Health, Home & Family
on March 16, 2012

A stroke is the type of medical emergency that requires quick action. Strokes are the fourth leading cause of death and the leading cause of adult disability in the United States. In order to prevent permanent brain damage, complications and even death, it is crucial to know what a stroke is and what you can do about it.

What is a stroke? A stroke is an interruption of blood flow to the brain, typically by a dislodged blood clot. Strokes are also called brain attacks, as they are similar to heart attacks in cause and damage. According to the National Stroke Association, as many as 80 percent of strokes are preventable.

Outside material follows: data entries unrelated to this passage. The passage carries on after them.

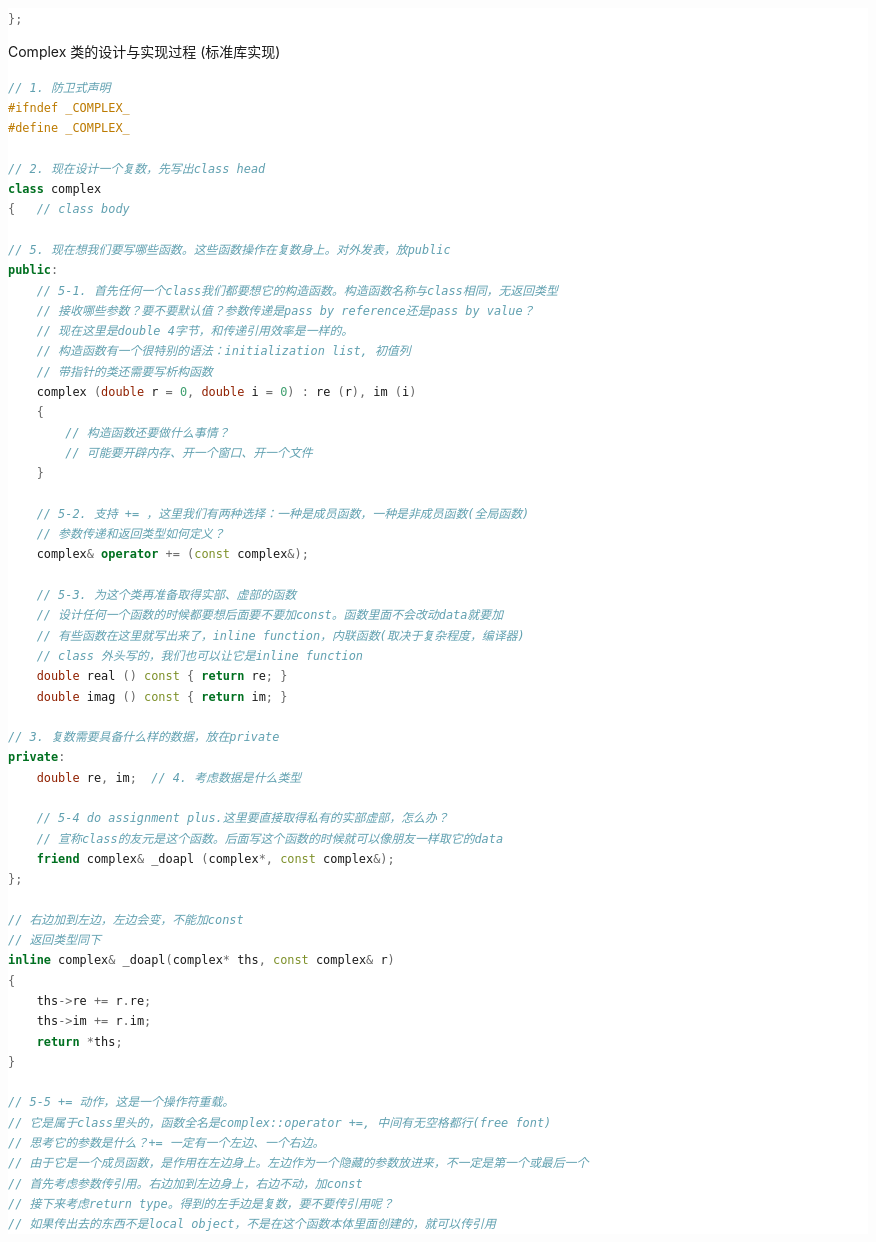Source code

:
 ```cpp
};
```



Complex 类的设计与实现过程 (标准库实现)

```cpp
// 1. 防卫式声明
#ifndef _COMPLEX_
#define _COMPLEX_

// 2. 现在设计一个复数，先写出class head
class complex
{	// class body
    
// 5. 现在想我们要写哪些函数。这些函数操作在复数身上。对外发表，放public
public:
    // 5-1. 首先任何一个class我们都要想它的构造函数。构造函数名称与class相同，无返回类型
    // 接收哪些参数？要不要默认值？参数传递是pass by reference还是pass by value？
    // 现在这里是double 4字节，和传递引用效率是一样的。
    // 构造函数有一个很特别的语法：initialization list, 初值列
    // 带指针的类还需要写析构函数
    complex (double r = 0, double i = 0) : re (r), im (i)
    {
        // 构造函数还要做什么事情？
        // 可能要开辟内存、开一个窗口、开一个文件
    }
    
    // 5-2. 支持 += ，这里我们有两种选择：一种是成员函数，一种是非成员函数(全局函数)
    // 参数传递和返回类型如何定义？
    complex& operator += (const complex&);
    
    // 5-3. 为这个类再准备取得实部、虚部的函数
    // 设计任何一个函数的时候都要想后面要不要加const。函数里面不会改动data就要加
    // 有些函数在这里就写出来了，inline function，内联函数(取决于复杂程度，编译器)
    // class 外头写的，我们也可以让它是inline function
    double real () const { return re; }
    double imag () const { return im; }

// 3. 复数需要具备什么样的数据，放在private
private:
    double re, im;	// 4. 考虑数据是什么类型
    
    // 5-4 do assignment plus.这里要直接取得私有的实部虚部，怎么办？
    // 宣称class的友元是这个函数。后面写这个函数的时候就可以像朋友一样取它的data
    friend complex& _doapl (complex*, const complex&);
};

// 右边加到左边，左边会变，不能加const
// 返回类型同下
inline complex& _doapl(complex* ths, const complex& r)
{
    ths->re += r.re;
    ths->im += r.im;
    return *ths;
}

// 5-5 += 动作，这是一个操作符重载。
// 它是属于class里头的，函数全名是complex::operator +=, 中间有无空格都行(free font)
// 思考它的参数是什么？+= 一定有一个左边、一个右边。
// 由于它是一个成员函数，是作用在左边身上。左边作为一个隐藏的参数放进来，不一定是第一个或最后一个
// 首先考虑参数传引用。右边加到左边身上，右边不动，加const
// 接下来考虑return type。得到的左手边是复数，要不要传引用呢？
// 如果传出去的东西不是local object，不是在这个函数本体里面创建的，就可以传引用
```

What are stroke symptoms? Two million brain cells die each minute during a stroke. It is vital to know the stroke signs and to act immediately to minimize damage to the brain. Some symptoms you should know are:

  • Sudden confusion, difficulty comprehending and speaking
  • Sudden difficulty with vision in either or both eyes
  • Sudden onset of severe headache for seemingly no reason
  • Sudden dizziness, difficulty walking, loss of coordination and balance
  • Numbness in the face, arm or leg, particularly on one side of the body
  • Weakness in the face, arm or leg, particularly on one side of the body

Ischemic stroke treatment. Act fast if a stroke is suspected. If one side of the body is unresponsive or droopy, the person cannot speak normally or seems confused, call for emergency medical care immediately. Fast action to restore blood flow is the key to the best overall outcome. Emergency medical treatment will include:

  • Aspirin or other blood thinners — The common and best immediate treatment for stroke is taking aspirin right away. Aspirin even reduces the chances of developing another stroke. Coumadin, heparin and clopidogrel are additional options that are used less often.
  • Intravenous injection of a tissue plasminogen activator or TPA — This quick-acting clot buster can help stroke patients recover more completely. This drug must be administered as soon as possible and within four and a half hours of stroke onset, states the Mayo Clinic. TPA can also be administered directly in the brain.
  • Clot removal — The actual removal of the clot is another option that doctors may use in treating strokes. A catheter is used to guide a device to the clot to grab and remove the clot.
  • Plaque removal — A carotid endartectomey may be performed if the blockage is located in the carotid artery on either sides of the neck.
  • Angioplasty — This surgical technique widens the plaque narrowed artery. A balloon-tipped catheter is guided to the obstructed area, and the balloon is inflated. Sometimes a mesh tube, called a stent, is used to keep the artery open.

Hemorrhagic stroke treatment. This type of stroke is caused not by a blockage but by a bleed that adds pressure to the brain. Treatments include:

  • Drugs — If you’re taking blood thinners, the doctors may give you medication to counteract those effects, as it makes the bleed worse. Aspirin is not recommended for this reason.
  • Surgical blood vessel repair — Surgical repair such as aneurysm clipping, embolization and removal of the malformed artery may be performed, if applicable.